Start of DATA FOR PROCESSING

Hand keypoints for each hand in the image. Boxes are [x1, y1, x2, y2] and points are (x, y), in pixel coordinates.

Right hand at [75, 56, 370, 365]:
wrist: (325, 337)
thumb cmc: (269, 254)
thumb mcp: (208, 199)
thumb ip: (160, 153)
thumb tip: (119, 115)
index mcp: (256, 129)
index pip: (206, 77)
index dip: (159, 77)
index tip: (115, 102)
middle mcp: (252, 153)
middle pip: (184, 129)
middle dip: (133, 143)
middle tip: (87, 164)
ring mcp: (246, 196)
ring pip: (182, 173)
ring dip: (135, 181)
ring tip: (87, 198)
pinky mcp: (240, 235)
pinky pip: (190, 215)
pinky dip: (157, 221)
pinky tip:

End of DATA FOR PROCESSING

Above are records; say how many of their lines contain the word "index", giving only the number.

4